Sights and sounds   

Demolishing a 150,000-square-foot building is no simple matter.

The Manhattan Detention Complex contains thick walls of concrete and reinforced steel, and work razing both buildings isn’t expected to be completed until fall 2023. That could mean up to a dozen diesel-powered dumpster trucks a day hauling chunks of refuse for the next two years, five days a week, starting as early as 7 a.m., residents estimated.

Chinatown residents have questions about how many trucks there will be, where they will idle, which routes they will take, and how demolition crews will limit noise and dust from spreading throughout the neighborhood.

“We have lived with a jail in the neighborhood for decades but this new destruction and rebuilding will cover the neighborhood with construction debris for 10 years and will be devastating to Chinatown,” Caitlin Kelmar, an aide to Council member Marte, said. 

The demolition will also affect several surrounding buildings. One of them is the Chung Pak senior center, a 13-story residential tower that shares an adjoining wall with the MDC on Baxter Street. The center was created as a community benefit during the jail’s last major renovation nearly 40 years ago. Many seniors in the building are between 80 and 100 years old, and are worried about the vibrations, diesel fumes from idling trucks and dust that could get kicked up during the teardown. 

The building’s construction will also be challenging. The MDC currently sits on a swamp so workers will have to excavate deeper and sink pilings 100 feet into the ground to stabilize the site.

Then there are the views. Condo owners in the area may not realize that a 35- to 50-story jail will be joining the neighborhood’s skyline over the course of the decade. Commercial Observer contacted 10 developers whose projects are in Lower Manhattan. None would comment on the jail.

“There’s new people buying very expensive real estate who may not know that this is on the horizon,” NUBC’s Lee said. “What used to be the beacon for Chinatown used to be Confucius Plaza. Now the beacon is going to be the jail. That’s not how we want to be remembered.”

Forget it, Jake

The mayor still has time to pause demolition and revisit the project if that’s what he ultimately decides to do.

Activists with NUBC and some public officials want the Adams administration to consider a gut renovation of the existing Manhattan jail complex, whose last serious rehab occurred in 1983. A renovation would be less costly than ground-up construction, especially since the number of beds would remain roughly the same. 
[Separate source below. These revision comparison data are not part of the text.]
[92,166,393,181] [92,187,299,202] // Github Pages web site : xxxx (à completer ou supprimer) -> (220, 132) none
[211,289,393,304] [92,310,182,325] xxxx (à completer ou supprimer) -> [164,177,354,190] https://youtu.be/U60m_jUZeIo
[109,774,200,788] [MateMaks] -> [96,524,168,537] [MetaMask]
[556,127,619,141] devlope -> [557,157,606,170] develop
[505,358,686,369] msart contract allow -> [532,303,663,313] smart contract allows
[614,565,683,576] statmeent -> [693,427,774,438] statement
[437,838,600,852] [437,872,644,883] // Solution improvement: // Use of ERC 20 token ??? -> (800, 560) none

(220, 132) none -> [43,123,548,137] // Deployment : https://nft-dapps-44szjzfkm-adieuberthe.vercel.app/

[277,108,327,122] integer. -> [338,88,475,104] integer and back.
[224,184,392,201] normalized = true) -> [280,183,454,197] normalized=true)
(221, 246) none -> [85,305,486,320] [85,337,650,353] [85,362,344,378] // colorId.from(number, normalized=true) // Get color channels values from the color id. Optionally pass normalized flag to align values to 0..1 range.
It would also bring inmates back to the area more quickly. At the end of 2020, the city quietly emptied out the MDC and moved about 750 prisoners to Rikers Island. Closing the MDC has contributed to overcrowding at the Rikers complex, where at least 16 people died in custody in 2021.

Another alternative would be to add a new corrections facility in Staten Island, the only borough excluded from the city’s borough-based jail plan. De Blasio promised in 2017 the city wouldn’t build a jail there, which went against the recommendation of an independent advisory commission that examined how to decommission Rikers. 
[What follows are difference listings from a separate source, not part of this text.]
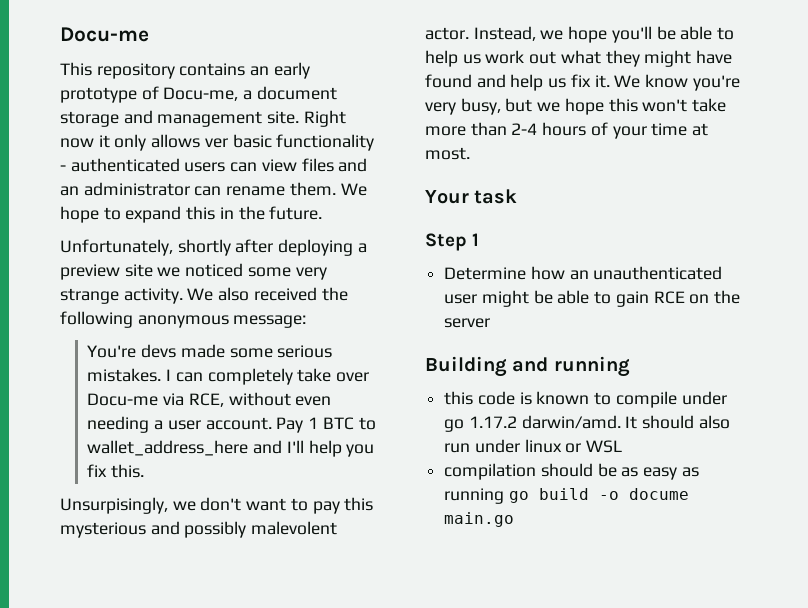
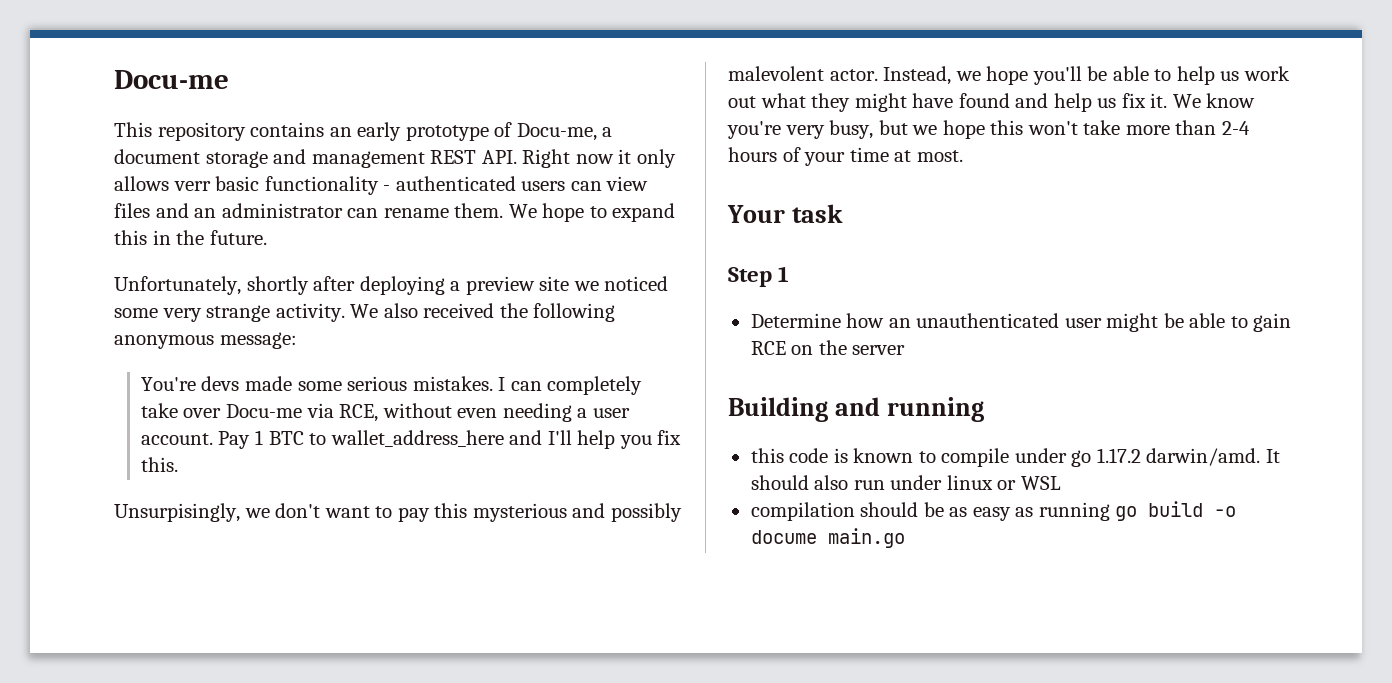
[267,111,300,124] site. -> [430,150,517,164] REST API.
[204,138,228,148] ver -> [173,181,211,191] verr

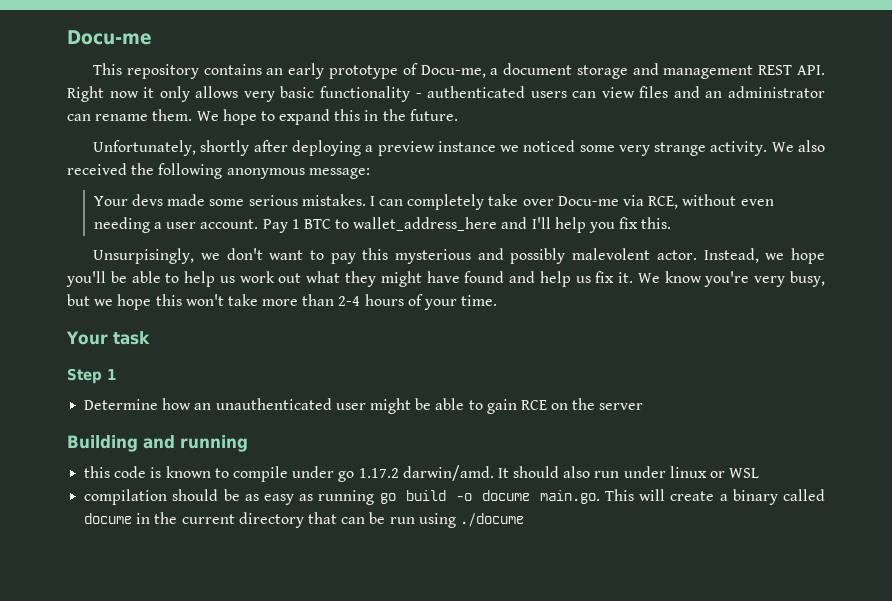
[173,181,211,191] verr -> [243,91,275,102] very
[539,276,570,291] site -> [437,141,496,152] instance
[140,377,196,391] You're -> [93,196,128,206] Your
[849,147,963,162] time at most. -> [461,295,498,306] time.
[827,528,905,548] main.go -> [539,489,825,505] [84,512,524,528] main.go. This will create a binary called docume in the current directory that can be run using ./docume

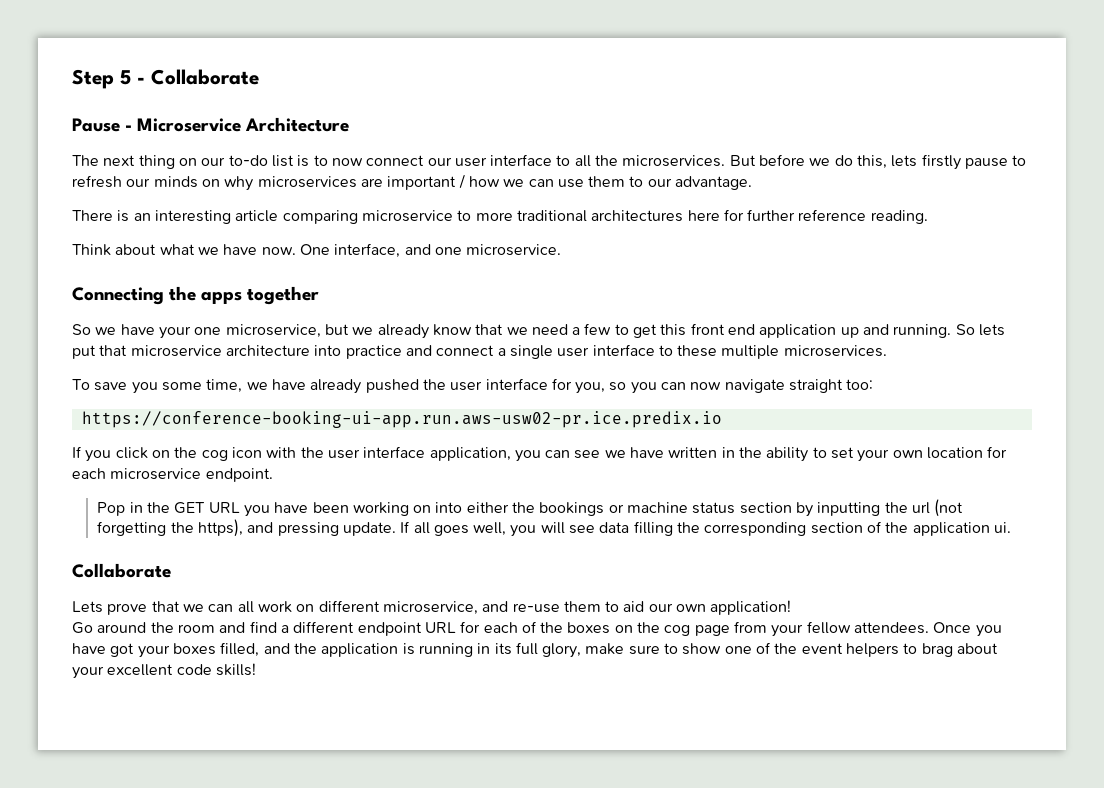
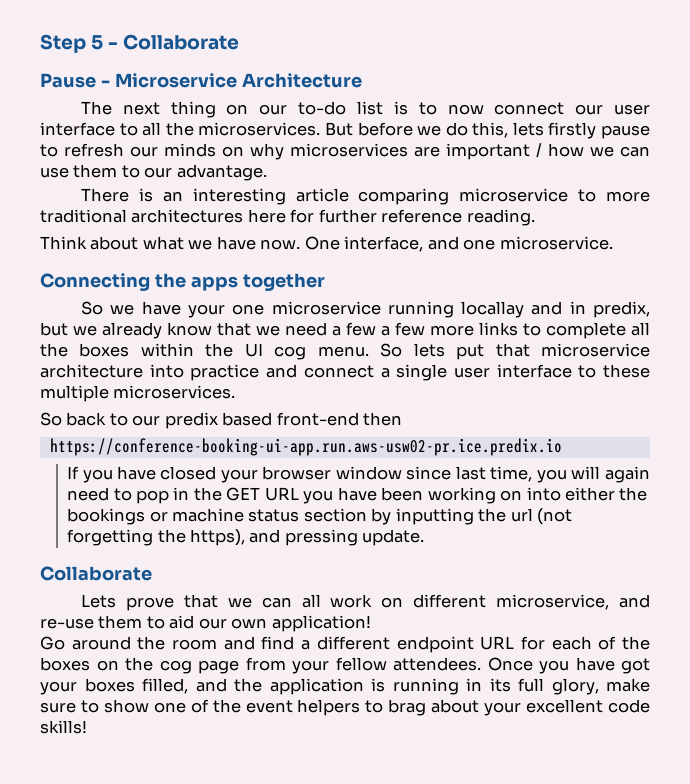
[225,324,321,338] microservice, -> [271,301,650,318] microservice running locallay and in predix,
[614,323,952,338] to get this front end application up and running. -> [381,322,650,339] [40,343,369,360] a few more links to complete all the boxes within the UI cog menu.
[72,378,874,394] [81,411,722,428] [72,446,1008,462] [72,468,273,482] [97,502,126,516] To save you some time, we have already pushed the user interface for you, so you can now navigate straight too: // https://conference-booking-ui-app.run.aws-usw02-pr.ice.predix.io // If you click on the cog icon with the user interface application, you can see we have written in the ability to set your own location for each microservice endpoint. // Pop -> [40,412,403,429] [49,438,562,456] [67,466,650,483] [67,487,169,504] So back to our predix based front-end then // https://conference-booking-ui-app.run.aws-usw02-pr.ice.predix.io // If you have closed your browser window since last time, you will again need to pop
[400,521,1012,537] If all goes well, you will see data filling the corresponding section of the application ui. -> (425, 537) none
Chinatown advocates insist Adams pause the Manhattan jail demolition for other reasons too. A spate of assaults and hate crimes against Asian Americans that has terrorized the community throughout the pandemic has not relented in 2022. 

“Chinatown has suffered way more psychologically; we are not ready for this jail,” Lee said. “We’re really pissed. We’re tired, angry and not prepared for this in any way to turn this community upside down.”